Suppose you're Instagram, Reddit, or TikTok. As a user, I scroll through your infinite feed on the main screen. Got distracted, answered a call there, or suddenly had to work in the middle of a workday while scrolling reels. And, of course, unfolding the application in about half an hour, I will never return to this state again, because you decided to dump random content on me and scroll to the very top. Literally, I see some post in the application in "recents", I click on the application, and inside it's not there. This is some kind of disgrace. The example with feeds is probably the most illustrative. In my memory, only the Twitter application in this sense does what I expect from it: it leaves me exactly in that scroll position where I was last time. I understand everything, algorithmic feeds, pagination, all that, it's complicated, but in my worldview in projects with such a number of users and developers, this is generally a basically necessary thing.
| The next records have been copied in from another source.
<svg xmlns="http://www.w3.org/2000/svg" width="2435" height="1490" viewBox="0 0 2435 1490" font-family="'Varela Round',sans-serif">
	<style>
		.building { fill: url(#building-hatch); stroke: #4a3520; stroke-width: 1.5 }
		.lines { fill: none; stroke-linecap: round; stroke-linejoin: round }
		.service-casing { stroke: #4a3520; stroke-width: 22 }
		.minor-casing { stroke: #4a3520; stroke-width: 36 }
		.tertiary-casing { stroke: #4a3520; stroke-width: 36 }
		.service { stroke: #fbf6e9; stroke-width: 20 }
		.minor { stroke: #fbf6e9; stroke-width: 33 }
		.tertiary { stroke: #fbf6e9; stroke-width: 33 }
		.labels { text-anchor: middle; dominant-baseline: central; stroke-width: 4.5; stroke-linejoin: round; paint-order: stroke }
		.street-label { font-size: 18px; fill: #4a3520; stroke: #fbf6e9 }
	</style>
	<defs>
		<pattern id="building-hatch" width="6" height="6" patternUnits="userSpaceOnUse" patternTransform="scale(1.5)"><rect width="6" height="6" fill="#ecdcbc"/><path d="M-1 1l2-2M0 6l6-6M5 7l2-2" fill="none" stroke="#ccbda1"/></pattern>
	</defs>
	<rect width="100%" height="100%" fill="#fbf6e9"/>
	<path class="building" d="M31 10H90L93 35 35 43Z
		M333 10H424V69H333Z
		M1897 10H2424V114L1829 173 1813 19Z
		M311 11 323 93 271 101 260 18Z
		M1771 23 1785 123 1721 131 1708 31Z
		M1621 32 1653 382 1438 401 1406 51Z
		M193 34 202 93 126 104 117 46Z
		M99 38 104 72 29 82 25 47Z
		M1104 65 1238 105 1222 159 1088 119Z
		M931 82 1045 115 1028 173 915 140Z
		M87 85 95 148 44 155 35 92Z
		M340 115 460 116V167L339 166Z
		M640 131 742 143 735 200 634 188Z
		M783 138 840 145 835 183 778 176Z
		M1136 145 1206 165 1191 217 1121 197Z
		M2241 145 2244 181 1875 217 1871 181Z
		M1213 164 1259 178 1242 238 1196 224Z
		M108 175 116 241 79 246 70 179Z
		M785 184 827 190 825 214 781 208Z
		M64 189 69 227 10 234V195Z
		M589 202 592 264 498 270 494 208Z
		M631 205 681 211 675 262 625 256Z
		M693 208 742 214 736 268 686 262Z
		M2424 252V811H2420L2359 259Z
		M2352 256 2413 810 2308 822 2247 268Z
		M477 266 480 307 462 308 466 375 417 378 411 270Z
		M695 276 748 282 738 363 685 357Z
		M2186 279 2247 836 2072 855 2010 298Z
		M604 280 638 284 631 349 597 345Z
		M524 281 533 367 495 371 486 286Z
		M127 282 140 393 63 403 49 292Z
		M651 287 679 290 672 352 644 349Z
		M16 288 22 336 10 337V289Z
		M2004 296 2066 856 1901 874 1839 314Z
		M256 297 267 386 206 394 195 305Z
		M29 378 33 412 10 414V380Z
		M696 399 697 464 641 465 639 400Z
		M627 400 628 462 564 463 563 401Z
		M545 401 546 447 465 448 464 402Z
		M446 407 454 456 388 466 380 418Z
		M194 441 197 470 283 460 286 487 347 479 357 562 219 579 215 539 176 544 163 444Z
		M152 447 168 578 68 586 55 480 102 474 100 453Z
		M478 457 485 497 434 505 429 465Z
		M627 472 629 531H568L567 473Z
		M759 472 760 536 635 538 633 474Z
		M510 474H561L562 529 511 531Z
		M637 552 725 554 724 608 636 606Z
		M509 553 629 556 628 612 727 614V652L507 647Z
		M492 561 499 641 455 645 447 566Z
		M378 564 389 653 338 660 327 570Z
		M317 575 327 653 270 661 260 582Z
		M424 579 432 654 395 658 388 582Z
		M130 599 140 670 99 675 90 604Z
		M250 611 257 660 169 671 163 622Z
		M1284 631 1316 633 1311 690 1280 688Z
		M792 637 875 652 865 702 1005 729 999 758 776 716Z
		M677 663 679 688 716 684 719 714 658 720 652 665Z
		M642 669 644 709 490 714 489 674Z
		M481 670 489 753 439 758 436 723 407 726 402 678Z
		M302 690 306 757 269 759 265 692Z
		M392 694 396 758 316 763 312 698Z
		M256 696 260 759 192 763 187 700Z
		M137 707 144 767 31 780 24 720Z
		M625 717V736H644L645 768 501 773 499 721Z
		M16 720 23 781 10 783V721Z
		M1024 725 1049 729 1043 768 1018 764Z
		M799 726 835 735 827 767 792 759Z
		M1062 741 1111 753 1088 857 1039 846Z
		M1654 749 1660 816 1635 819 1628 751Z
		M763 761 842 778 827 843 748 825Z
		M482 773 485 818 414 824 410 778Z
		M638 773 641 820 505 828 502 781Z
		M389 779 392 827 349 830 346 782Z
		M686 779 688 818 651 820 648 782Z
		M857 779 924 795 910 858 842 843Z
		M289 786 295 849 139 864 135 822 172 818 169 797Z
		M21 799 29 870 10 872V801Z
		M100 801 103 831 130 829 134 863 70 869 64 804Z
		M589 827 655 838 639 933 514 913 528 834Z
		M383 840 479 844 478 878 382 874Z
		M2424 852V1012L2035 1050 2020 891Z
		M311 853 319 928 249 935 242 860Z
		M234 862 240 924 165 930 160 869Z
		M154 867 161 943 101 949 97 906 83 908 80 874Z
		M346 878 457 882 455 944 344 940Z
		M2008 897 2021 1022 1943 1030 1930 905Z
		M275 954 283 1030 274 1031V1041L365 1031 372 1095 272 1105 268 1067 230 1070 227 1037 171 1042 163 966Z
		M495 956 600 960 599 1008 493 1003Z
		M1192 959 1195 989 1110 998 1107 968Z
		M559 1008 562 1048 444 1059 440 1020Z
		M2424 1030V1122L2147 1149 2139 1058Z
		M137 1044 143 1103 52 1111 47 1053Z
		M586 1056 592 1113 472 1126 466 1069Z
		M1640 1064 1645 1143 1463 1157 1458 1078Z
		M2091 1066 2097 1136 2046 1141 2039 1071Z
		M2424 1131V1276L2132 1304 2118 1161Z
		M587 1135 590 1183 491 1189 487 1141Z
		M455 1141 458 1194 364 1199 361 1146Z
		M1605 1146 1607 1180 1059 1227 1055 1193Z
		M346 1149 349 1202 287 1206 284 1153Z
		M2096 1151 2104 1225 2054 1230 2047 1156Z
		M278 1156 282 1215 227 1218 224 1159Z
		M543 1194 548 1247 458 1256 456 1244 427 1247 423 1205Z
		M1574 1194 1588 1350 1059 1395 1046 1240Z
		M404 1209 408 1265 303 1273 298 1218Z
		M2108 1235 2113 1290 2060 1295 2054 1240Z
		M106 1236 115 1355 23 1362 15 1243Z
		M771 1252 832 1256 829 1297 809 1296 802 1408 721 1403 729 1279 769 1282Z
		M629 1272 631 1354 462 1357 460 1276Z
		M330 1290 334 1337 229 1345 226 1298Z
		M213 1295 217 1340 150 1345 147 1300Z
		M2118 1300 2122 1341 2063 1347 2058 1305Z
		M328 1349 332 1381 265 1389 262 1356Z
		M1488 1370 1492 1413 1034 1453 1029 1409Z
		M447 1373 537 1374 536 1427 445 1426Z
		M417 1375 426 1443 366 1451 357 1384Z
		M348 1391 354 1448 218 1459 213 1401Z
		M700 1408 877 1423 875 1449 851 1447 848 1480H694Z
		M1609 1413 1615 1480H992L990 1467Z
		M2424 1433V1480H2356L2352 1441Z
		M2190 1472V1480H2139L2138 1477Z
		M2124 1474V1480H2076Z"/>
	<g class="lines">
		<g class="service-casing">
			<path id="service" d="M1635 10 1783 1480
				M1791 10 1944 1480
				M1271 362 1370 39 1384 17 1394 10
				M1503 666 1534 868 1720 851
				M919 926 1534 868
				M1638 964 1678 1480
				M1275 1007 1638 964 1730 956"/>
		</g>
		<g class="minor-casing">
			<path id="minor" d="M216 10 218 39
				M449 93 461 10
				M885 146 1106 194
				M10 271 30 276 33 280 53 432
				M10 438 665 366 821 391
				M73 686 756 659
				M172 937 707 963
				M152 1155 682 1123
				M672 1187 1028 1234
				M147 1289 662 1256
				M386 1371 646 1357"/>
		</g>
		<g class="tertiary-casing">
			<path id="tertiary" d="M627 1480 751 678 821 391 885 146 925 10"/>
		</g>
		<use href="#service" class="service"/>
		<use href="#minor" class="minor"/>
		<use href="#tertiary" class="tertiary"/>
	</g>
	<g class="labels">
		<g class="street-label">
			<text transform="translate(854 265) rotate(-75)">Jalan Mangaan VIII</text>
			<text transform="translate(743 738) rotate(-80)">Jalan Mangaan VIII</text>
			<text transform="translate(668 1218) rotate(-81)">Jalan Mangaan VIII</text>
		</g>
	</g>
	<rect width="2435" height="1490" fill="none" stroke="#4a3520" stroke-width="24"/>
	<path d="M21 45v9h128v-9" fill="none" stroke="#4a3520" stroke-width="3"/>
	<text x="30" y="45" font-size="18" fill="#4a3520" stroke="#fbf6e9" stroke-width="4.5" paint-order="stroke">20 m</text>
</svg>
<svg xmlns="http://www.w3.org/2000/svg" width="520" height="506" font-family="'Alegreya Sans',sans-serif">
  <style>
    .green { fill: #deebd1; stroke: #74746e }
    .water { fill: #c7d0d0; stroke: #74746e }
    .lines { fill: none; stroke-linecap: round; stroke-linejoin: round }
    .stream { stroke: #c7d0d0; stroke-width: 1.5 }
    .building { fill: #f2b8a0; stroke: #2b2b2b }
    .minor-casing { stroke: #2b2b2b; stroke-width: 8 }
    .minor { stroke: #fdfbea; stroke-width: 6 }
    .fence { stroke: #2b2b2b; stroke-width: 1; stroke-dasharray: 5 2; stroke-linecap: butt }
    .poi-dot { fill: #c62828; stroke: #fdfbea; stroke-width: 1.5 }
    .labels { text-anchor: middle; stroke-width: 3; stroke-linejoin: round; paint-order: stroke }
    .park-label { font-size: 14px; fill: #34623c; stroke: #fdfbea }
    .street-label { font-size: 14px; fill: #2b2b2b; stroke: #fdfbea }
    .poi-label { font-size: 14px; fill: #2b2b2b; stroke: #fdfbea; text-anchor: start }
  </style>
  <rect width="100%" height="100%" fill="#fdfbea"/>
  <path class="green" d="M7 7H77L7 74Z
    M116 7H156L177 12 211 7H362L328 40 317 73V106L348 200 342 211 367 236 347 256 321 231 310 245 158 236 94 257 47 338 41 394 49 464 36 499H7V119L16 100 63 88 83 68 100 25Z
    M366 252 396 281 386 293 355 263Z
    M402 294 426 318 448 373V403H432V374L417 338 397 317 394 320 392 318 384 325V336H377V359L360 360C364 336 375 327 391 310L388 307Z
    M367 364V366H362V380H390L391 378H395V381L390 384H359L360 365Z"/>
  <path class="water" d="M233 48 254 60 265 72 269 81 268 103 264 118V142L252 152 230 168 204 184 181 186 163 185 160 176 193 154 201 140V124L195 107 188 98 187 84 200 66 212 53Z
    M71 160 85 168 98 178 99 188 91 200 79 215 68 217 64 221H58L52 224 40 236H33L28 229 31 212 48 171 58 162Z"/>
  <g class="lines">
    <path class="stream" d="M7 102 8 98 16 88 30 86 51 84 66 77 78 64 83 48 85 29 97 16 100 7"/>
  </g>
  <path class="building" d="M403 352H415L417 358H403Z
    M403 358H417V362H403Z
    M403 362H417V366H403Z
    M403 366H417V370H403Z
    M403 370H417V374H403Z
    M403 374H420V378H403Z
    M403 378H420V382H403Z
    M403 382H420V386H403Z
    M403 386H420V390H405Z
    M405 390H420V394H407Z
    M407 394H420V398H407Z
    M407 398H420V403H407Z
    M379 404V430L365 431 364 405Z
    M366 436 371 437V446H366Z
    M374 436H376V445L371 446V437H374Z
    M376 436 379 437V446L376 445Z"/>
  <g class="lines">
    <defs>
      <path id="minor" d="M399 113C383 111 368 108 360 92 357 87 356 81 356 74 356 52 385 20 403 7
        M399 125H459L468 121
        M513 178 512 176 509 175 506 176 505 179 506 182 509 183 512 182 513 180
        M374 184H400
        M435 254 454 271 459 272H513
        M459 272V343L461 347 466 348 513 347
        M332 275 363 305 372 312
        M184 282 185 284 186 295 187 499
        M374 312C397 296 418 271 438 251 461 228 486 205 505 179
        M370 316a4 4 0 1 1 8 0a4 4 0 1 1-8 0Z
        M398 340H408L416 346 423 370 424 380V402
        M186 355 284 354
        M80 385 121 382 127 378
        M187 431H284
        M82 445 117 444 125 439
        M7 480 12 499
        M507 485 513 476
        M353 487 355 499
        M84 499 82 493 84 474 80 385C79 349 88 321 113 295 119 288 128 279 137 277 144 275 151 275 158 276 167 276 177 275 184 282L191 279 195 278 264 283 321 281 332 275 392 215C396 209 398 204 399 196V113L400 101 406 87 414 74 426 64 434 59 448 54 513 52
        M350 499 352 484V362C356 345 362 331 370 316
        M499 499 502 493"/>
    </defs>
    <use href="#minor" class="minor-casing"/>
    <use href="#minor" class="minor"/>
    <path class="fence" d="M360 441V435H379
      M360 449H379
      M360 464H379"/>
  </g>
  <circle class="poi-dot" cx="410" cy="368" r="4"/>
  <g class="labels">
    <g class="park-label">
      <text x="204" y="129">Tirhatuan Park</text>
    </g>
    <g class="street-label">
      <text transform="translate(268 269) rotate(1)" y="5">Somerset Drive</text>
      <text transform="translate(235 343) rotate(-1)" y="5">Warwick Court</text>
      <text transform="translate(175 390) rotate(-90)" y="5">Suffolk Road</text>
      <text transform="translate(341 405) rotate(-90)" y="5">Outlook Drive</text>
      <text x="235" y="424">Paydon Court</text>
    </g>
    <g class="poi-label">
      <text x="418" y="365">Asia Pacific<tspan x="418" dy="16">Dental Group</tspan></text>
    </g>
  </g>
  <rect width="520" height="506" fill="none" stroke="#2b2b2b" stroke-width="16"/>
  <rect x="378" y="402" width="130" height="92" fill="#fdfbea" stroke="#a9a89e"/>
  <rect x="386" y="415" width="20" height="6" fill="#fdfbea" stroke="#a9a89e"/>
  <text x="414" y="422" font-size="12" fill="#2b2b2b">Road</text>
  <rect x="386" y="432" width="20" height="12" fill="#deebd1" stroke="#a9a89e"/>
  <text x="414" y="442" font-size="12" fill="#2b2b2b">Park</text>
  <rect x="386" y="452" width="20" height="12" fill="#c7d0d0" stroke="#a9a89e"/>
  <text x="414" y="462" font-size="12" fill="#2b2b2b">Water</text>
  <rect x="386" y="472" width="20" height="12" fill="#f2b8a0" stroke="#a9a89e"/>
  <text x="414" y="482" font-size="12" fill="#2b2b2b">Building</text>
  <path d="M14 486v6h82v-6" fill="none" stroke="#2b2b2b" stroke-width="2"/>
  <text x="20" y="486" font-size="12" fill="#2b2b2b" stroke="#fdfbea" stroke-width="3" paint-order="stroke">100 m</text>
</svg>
As for the last point, these are the biggest sufferings for the user. I love the case when the application restores some last activity, from which "back" you go nowhere. And so in a circle, the situation is hopeless if you don't know you need to kill the application.

Or when you press some button on the screen, and the entire activity stack somehow recreated from scratch instead of the expected push of a new screen. And this is all, for example, because the button actually leads to its own deep link, which is historically handled that way.

Let me also remind you in one line how half the world tries to solve the configuration change problem by locking portrait mode.

This is also self-criticism, by the way. If I were paid every time I see in production code that someone tried to save state, I would be the poorest of people, as they say. Praise the gods at least in the libraries we use, most often someone thought about it.

Despite the external similarity of problems, they all have very different causes. Somewhere the developer was in a hurry or didn't know how to write it correctly at all, somewhere when compiling requirements they simply forgot a huge UX-critical layer, somewhere you can also scold the system for excessive complexity of correct state restoration. And what kills it all is that it's hard to test it, it's too much of an edge case, so hands rarely get to it. That's how we live.